The U.S. Government published English translations of selected samizdat literature produced by opposition activists. Many volumes each with hundreds of pages of these were printed and distributed in the 70s and the 80s. A collection of these is deposited in the National Szechenyi Library in Budapest.
Information provided by the dissidents were used by the Hungarian Freedom Fighters Federation U.S.A. and the Coordinating Committee of Hungarian Organizations in North America in their countless testimonies before Congress, the U.S Commission on Security and Cooperation, and in numerous briefings presented in the White House and in the State and Defense Departments.
A longstanding issue between the Hungarian Communist Government and the Opposition, Hungarians abroad and more significantly the United States Government was the unwillingness of the Communist Government to identify the secret location of the graves in which the executed Freedom Fighters were buried.
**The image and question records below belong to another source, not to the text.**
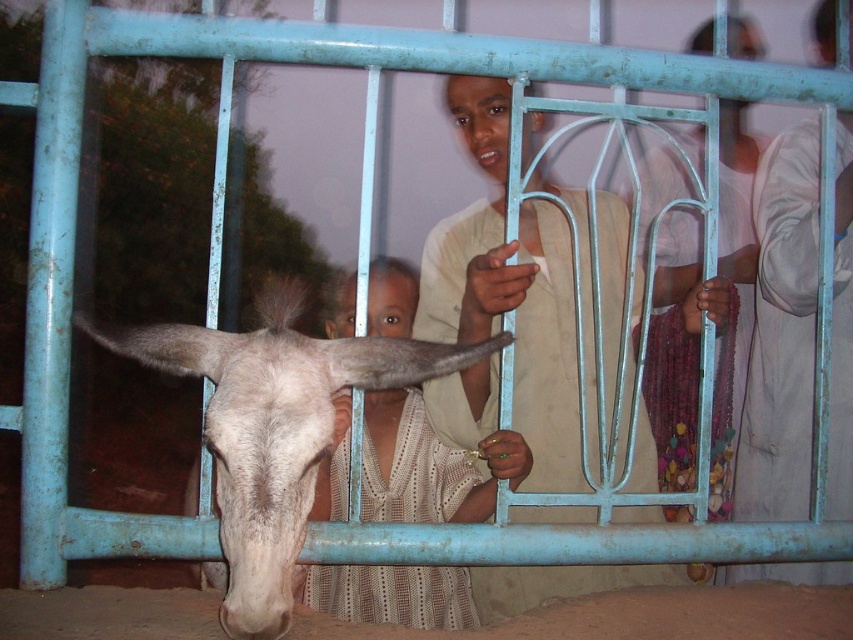
You are a photographer trying to capture a closeup of the light brown hair at center and the smooth skin head at upper center. Which object should you zoom in on to ensure it takes up more space in your photo?

The smooth skin head at upper center should be zoomed in on since it is larger in size compared to the light brown hair at center.

You are a photographer trying to capture a closeup of the light brown hair at center and the smooth skin head at upper center. Which object is lower in the frame?

The light brown hair at center is lower in the frame because it has a lesser height compared to the smooth skin head at upper center.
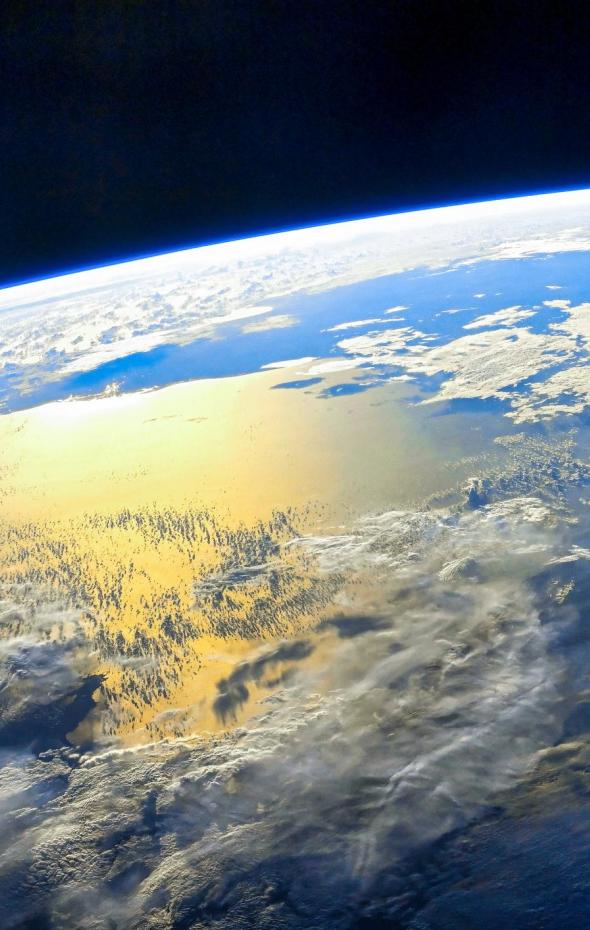
Find the location of a particular element. This screenshot has width=590, height=930. yellow light is located at coordinates [x=76, y=432].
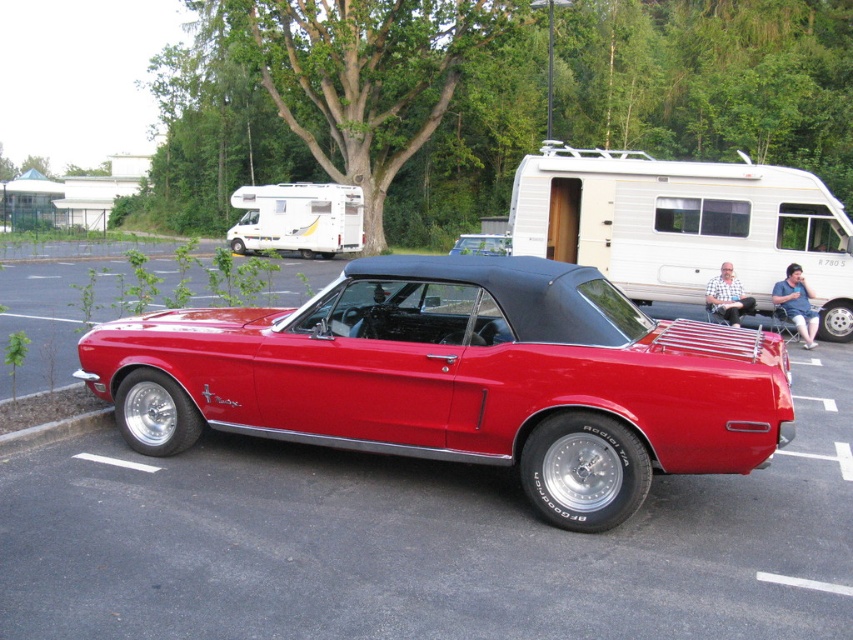
You are standing in the parking lot and want to locate two specific points on the image. The first point is at coordinates point (723,408) and the second is at point (846,262). Which of these two points is closer to you?

Point (723,408) is closer to the viewer than point (846,262).

You are a delivery person trying to load a package onto the roof of the shiny red convertible at center. The package requires 2 meters of vertical clearance. Can you safely place it there without hitting the white plastic camper at center?

The shiny red convertible at center has a lesser height compared to the white plastic camper at center, so there is enough vertical clearance to safely place the package on the roof of the shiny red convertible at center without hitting the white plastic camper at center.

You are planning to park your car in a parking spot that can only accommodate vehicles taking up to the space of the shiny red convertible at center. Can the white plastic camper at center fit in this parking spot?

The shiny red convertible at center occupies less space than the white plastic camper at center, so the white plastic camper at center is larger and would not fit in a parking spot designed for the size of the shiny red convertible at center.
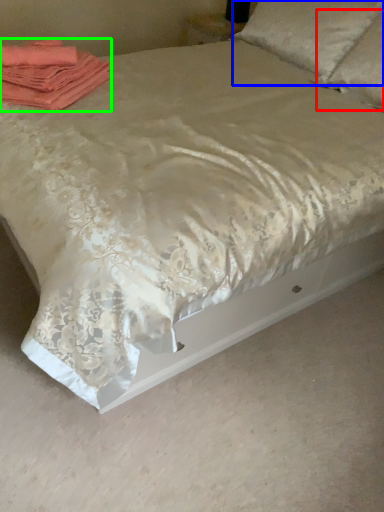
Question: Estimate the real-world distances between objects in this image. Which object is closer to pillow (highlighted by a red box), pillow (highlighted by a blue box) or material (highlighted by a green box)?

Choices:
 (A) pillow
 (B) material

Answer: (A)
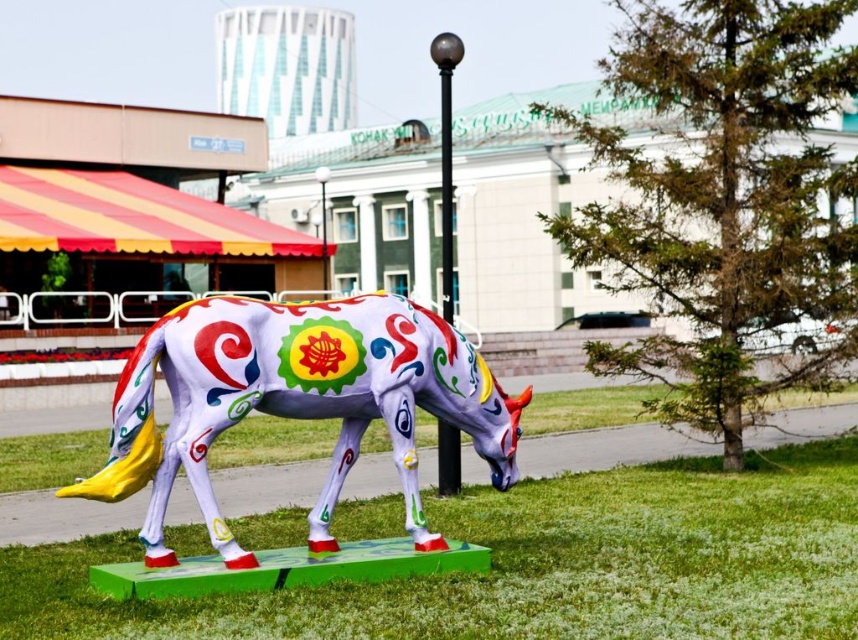
Question: In this image, where is green grass at center located relative to painted ceramic horse at center?

Choices:
 (A) below
 (B) above

Answer: (A)

Question: Which point is closer to the camera?

Choices:
 (A) (325, 348)
 (B) (742, 506)

Answer: (A)

Question: Is green grass at center to the right of painted ceramic horse at center from the viewer's perspective?

Choices:
 (A) no
 (B) yes

Answer: (B)

Question: Can you confirm if green grass at center is bigger than painted ceramic horse at center?

Choices:
 (A) no
 (B) yes

Answer: (A)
A campaign covering several decades by U.S. Presidents, Congressman, the Commission on Security and Cooperation, hundreds of leading public figures and civic organizations culminated in a letter sent on June 20, 1988, by Congressman Frank Horton, along with forty-three other Representatives urging Prime Minister Karoly Grosz of Hungary to comply with the many requests filed with the Hungarian Government in the past and allow the family members of the executed to have access to the body of their relatives. Responding in letter dated July 18, 1988 the Prime Minister wrote:
“My Government has the intention to settle this problem in a humane spirit in the near future, enabling the families to rebury the dead and to pay their tribute at the graves.”
The public ceremony of the reburial took place on June 16, 1989 in the presence of 200,000 grieving Hungarians. With this act the road opened to free parliamentary and local elections in 1990 and the formation of a free Government.
The demands of the Hungarian people were fulfilled. The building of a constitutional parliamentary democracy is under way.
In these days worrisome news comes from Hungary indicating that the road is not smooth. The diamond of twentieth century Hungarian history that was formed in 1956 under the stresses of the circumstances and in the fire burning in every Hungarian’s heart is being tested today in Hungary. False prophets, eager mouths, zealous hands driven by dark emotions attempt to pulverize this gem into powder of coal and then burn it into ashes and dross. They will not succeed. History and we will not let them to succeed.
On this 50th Anniversary when we remember and pay tribute to the ideals and heroes of 1956, we also affirm our deeply felt conviction that lasting freedom and democracy will not take hold in Hungary unless the precepts of the Revolution regarding resolute unity, sacrifice, human and political wisdom are practically and fully implemented. We call upon those who are responsible for Hungary’s welfare to heed to the principles for which so many died in 1956 and to whose memory we pay tribute today.
We pray that it will be so! Lord Hear our prayer… God bless Hungary…Isten aldd meg a magyart!